You should see hello world.

Custom sensors and secure keys
For a preview of the next exercise, there are a few things you can do: In AMP, look at the tf.value.size_in_bytes sensors on EFS aws_efs_file_system.main resource entity; it will include the size as known by AWS in various storage categories (anywhere between 6 kB and 20 MB). Now SSH to the box (ssh -i efs_server_id_rsa -o HostKeyAlgorithms=ecdsa-sha2-nistp256 ec2-user@<IP_ADDRESS>) and run cd /mnt/shared-file-system ; du --block-size=4096 | tail -1 | awk '{print $1 * 4096}'; this will show the actual current total size used (20 MB). The former will eventually catch up, but might be an hour delayed. In the next exercise we will develop sensors along these lines. Generating and showing a private key is not a best practice. AMP can be configured to obfuscate or completely block access to sensitive fields, if working in a multi-user, non-dev environment. But a much better practice is for users to supply their own public key. If you have your own key pair, you can install it to .ssh/authorized_keys on the server then use it to connect instead. We will automate this in the next exercise.

Deploy your own blueprints
Cloudsoft AMP supports a wide range of technologies. Terraform is used here because it is one of the easiest ways to get started. The techniques covered here so far should allow you to deploy your own Terraform, using AMP blueprints to combine multiple Terraform templates neatly and manage them together or individually according to your needs. AMP isn’t doing very much, yet, but at this point you can make it do not very much with your own applications! When we start putting AMP through its paces in the next exercises, these techniques can be applied to your applications. If deploying your own Terraform code from GitHub, the “Download ZIP” link on the GitHub site can be useful, giving a URL which you can use directly in AMP: tf.configuration.url: https://github.com/<group>/<project>/archive/refs/heads/<branch>.zip


This exercise has shown how to define an AMP blueprint which combines and configures two Terraform templates, including an introduction to global brooklyn.config, DSL references, and environment variables. It has also gone deeper into the runtime view that Cloudsoft AMP can provide, showing details of the orchestration of components AMP manages.

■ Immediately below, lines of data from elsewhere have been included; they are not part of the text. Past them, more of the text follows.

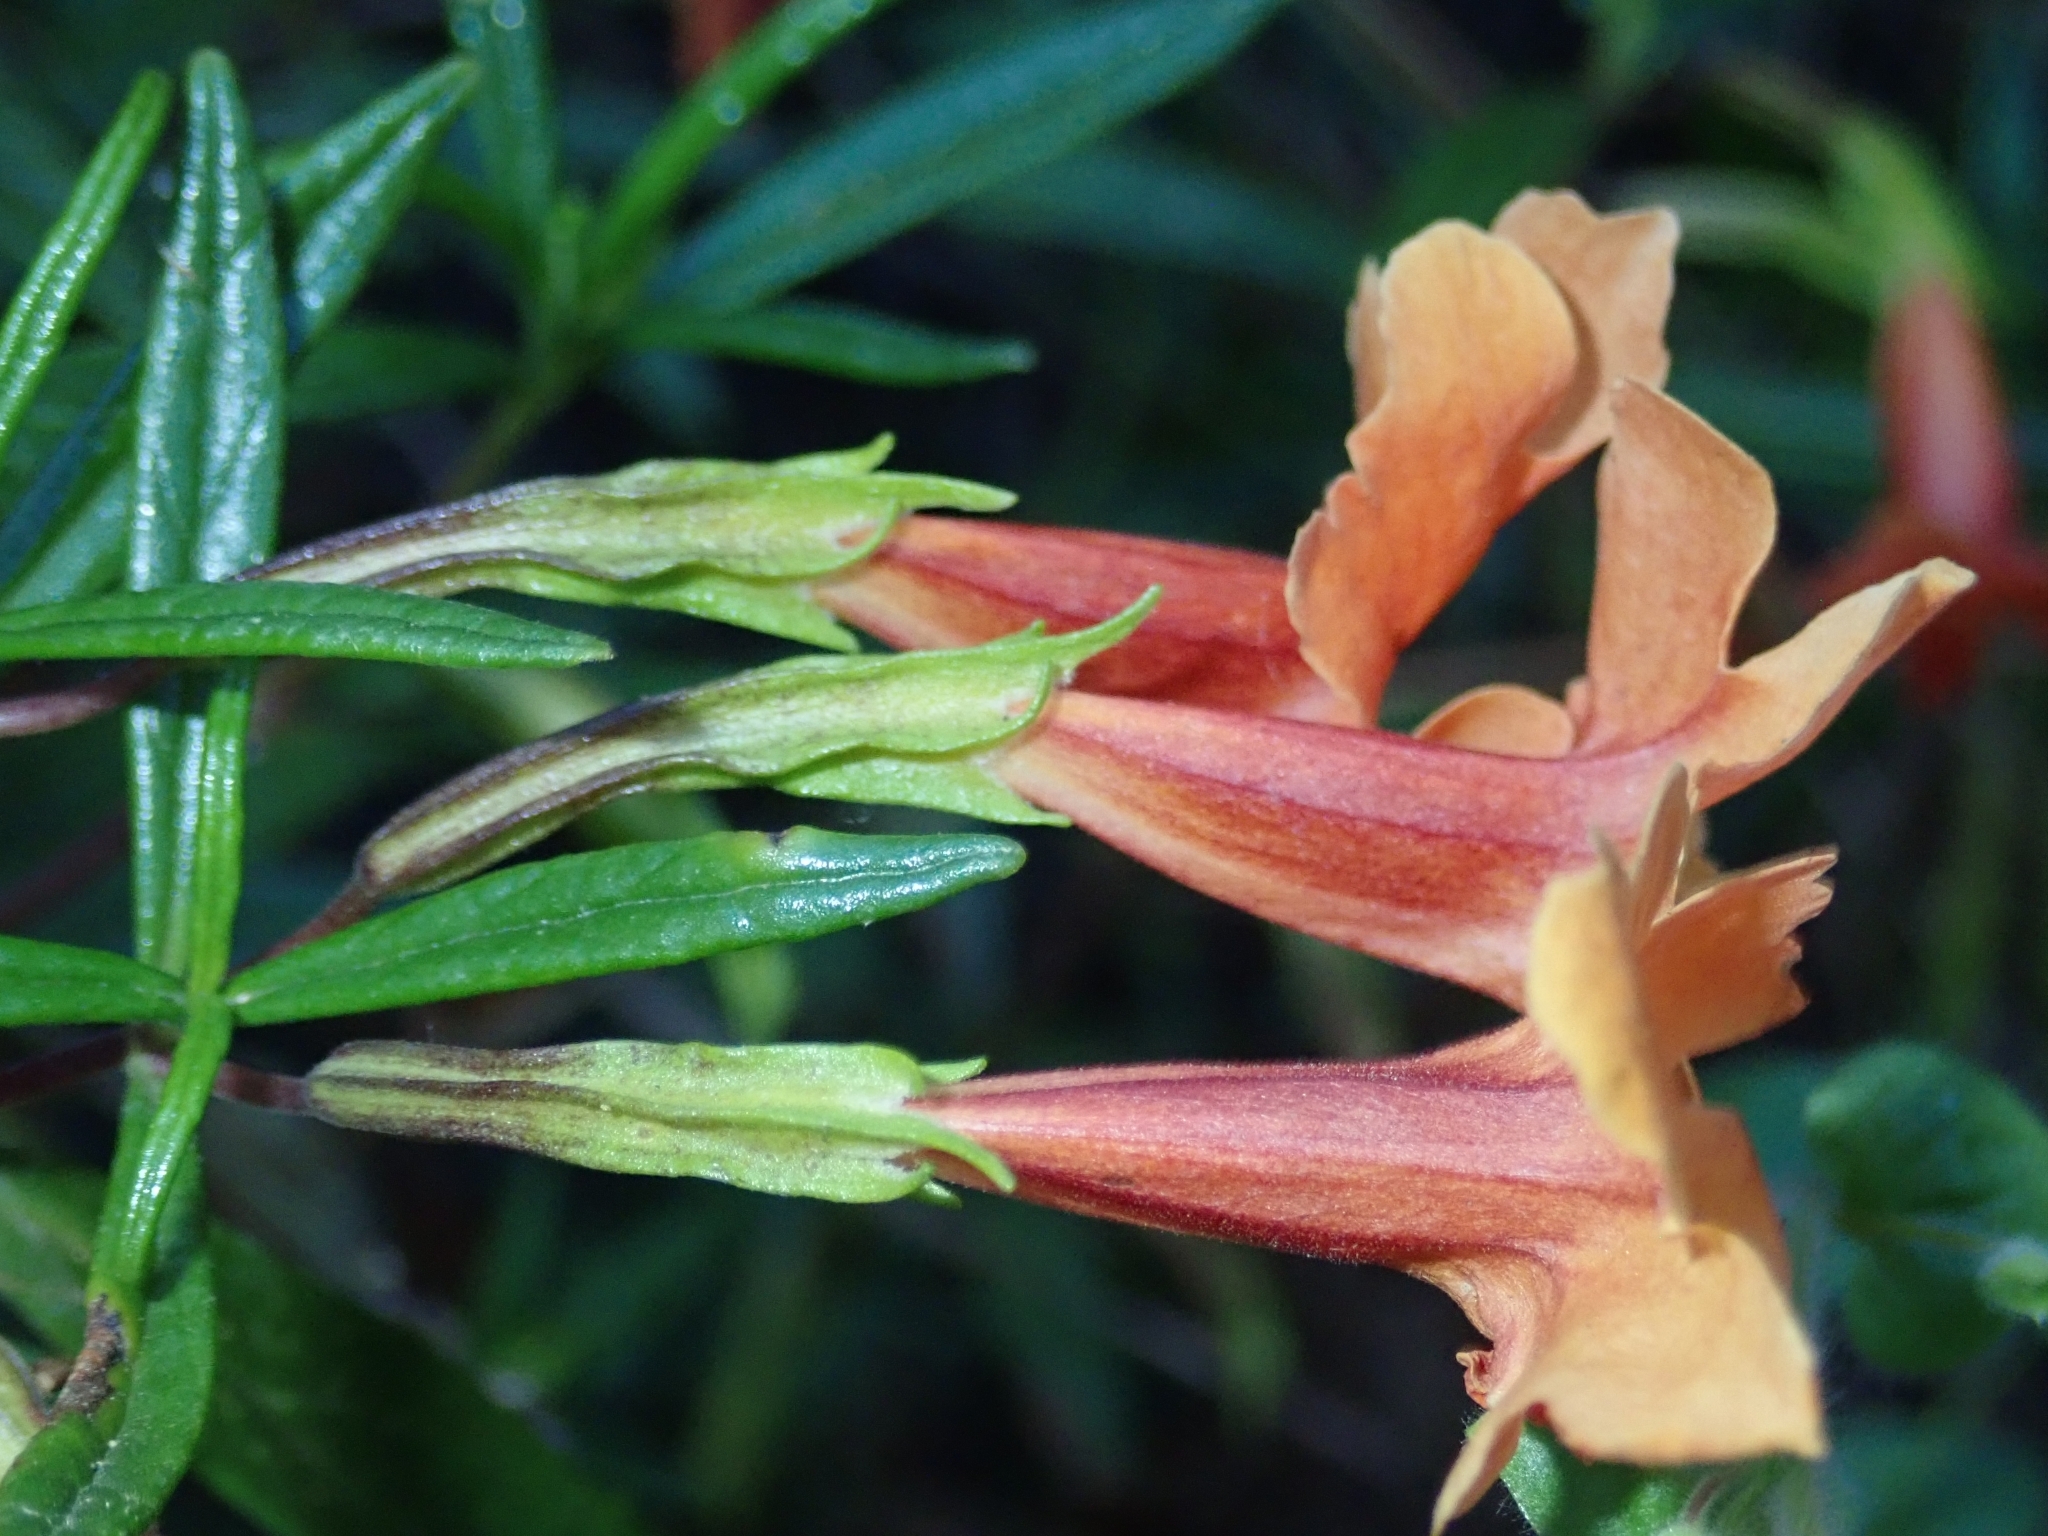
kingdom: Plantae
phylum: Tracheophyta
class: Magnoliopsida
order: Lamiales
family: Phrymaceae
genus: Diplacus
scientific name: Diplacus australis
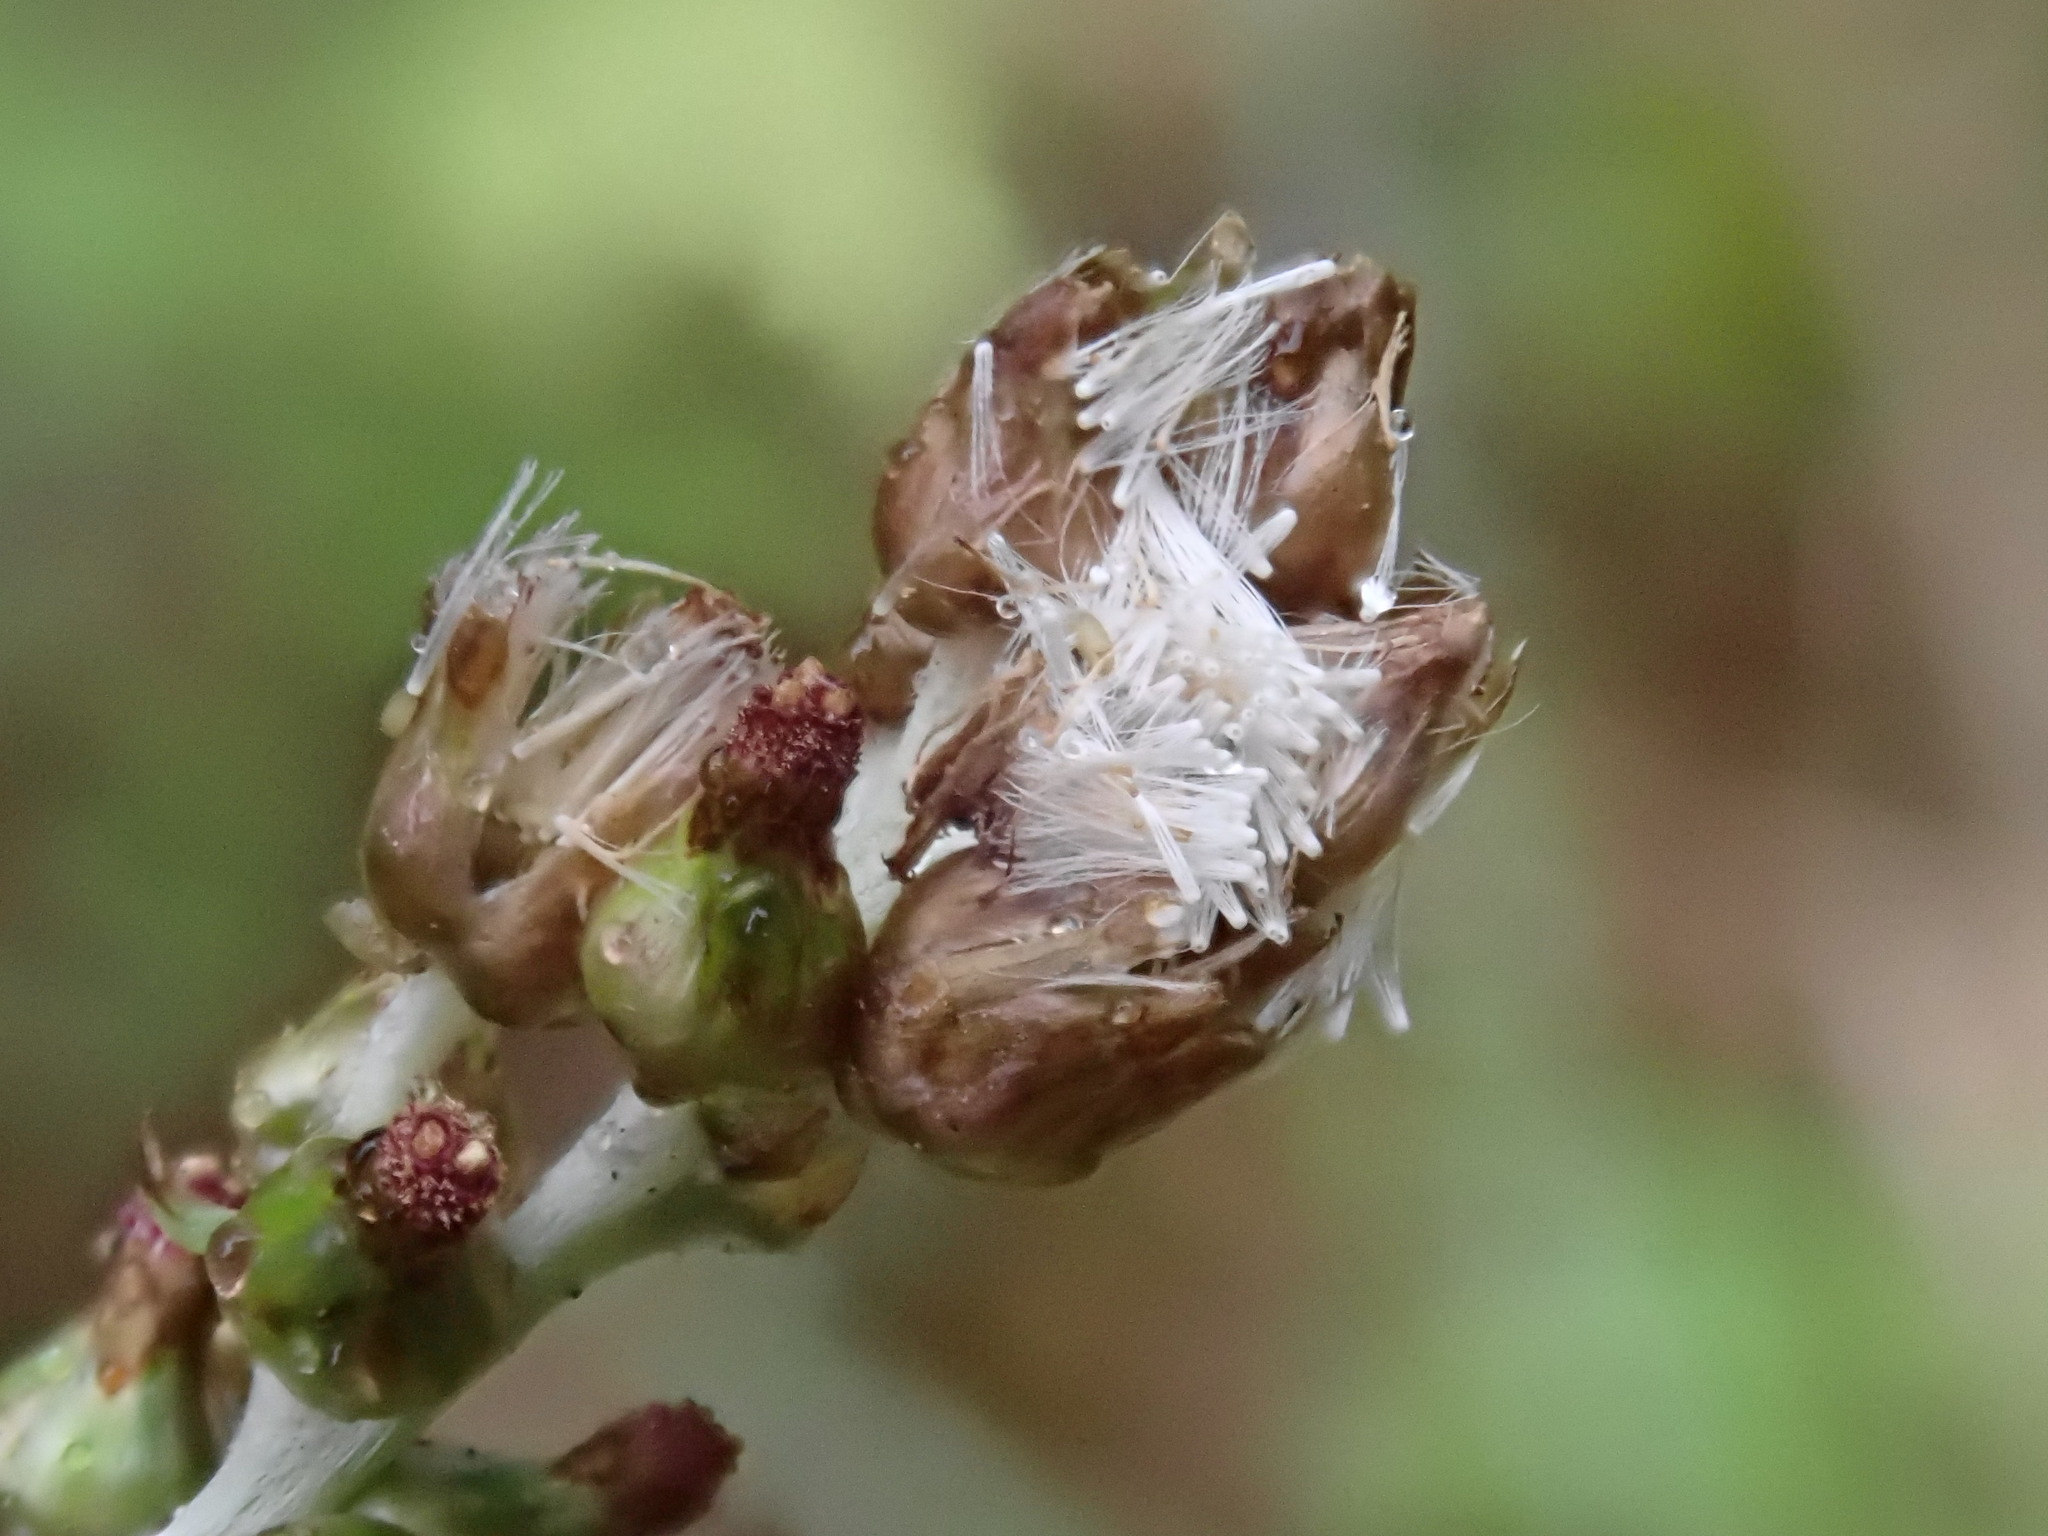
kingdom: Plantae
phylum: Tracheophyta
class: Magnoliopsida
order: Asterales
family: Asteraceae
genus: Gamochaeta
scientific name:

In the the next exercise you will learn more about how AMP helps with the management of deployments, including automation through custom sensors and effectors and dynamic grouping of entities. The exercise after that will show the development of “policies”, including automated drift detection and custom compliance rules, blue-green updates of applications from version control, and integrating with CI/CD pipelines, all with an aim of facilitating collaboration and reliability.

To save time in the next exercises, you can keep the current deployments active.